(WORK REQUEST):
Scan the listing below for the word "people" and copy every line that has it.

(SOURCE MATERIAL):

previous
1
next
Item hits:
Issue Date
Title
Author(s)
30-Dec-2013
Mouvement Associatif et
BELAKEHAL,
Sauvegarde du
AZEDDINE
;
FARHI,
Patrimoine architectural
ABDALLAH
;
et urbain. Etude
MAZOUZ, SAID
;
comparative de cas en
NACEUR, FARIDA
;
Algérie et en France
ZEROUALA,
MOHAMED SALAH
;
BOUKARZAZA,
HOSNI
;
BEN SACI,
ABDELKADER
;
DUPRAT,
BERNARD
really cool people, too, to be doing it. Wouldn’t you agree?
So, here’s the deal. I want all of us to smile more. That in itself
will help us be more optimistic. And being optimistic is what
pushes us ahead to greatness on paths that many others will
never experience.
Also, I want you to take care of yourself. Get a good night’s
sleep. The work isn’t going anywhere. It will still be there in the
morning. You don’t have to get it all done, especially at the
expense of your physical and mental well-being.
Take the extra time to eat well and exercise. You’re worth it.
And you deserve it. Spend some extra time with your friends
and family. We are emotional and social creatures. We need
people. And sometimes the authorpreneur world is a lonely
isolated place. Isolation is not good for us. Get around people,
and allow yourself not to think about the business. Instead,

(TASK RESULT):
really cool people, too, to be doing it. Wouldn’t you agree?
people. And sometimes the authorpreneur world is a lonely
isolated place. Isolation is not good for us. Get around people,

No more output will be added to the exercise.